<<<<
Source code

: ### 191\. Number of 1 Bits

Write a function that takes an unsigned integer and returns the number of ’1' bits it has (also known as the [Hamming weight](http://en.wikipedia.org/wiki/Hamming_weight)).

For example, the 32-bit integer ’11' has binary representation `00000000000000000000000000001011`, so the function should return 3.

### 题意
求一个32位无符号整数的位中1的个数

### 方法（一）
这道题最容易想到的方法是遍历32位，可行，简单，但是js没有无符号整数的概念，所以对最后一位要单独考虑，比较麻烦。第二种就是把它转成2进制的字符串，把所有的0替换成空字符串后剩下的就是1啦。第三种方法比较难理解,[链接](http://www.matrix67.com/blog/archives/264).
>>>>
WHAT YOU ARE ASKED TO DO>
Reproduce the data above line for line, without changing a single character.

FINAL ANSWER>
Source code

: ### 191\. Number of 1 Bits

Write a function that takes an unsigned integer and returns the number of ’1' bits it has (also known as the [Hamming weight](http://en.wikipedia.org/wiki/Hamming_weight)).

For example, the 32-bit integer ’11' has binary representation `00000000000000000000000000001011`, so the function should return 3.

### 题意
求一个32位无符号整数的位中1的个数

### 方法（一）
这道题最容易想到的方法是遍历32位，可行，简单，但是js没有无符号整数的概念，所以对最后一位要单独考虑，比较麻烦。第二种就是把它转成2进制的字符串，把所有的0替换成空字符串后剩下的就是1啦。第三种方法比较难理解,[链接](http://www.matrix67.com/blog/archives/264).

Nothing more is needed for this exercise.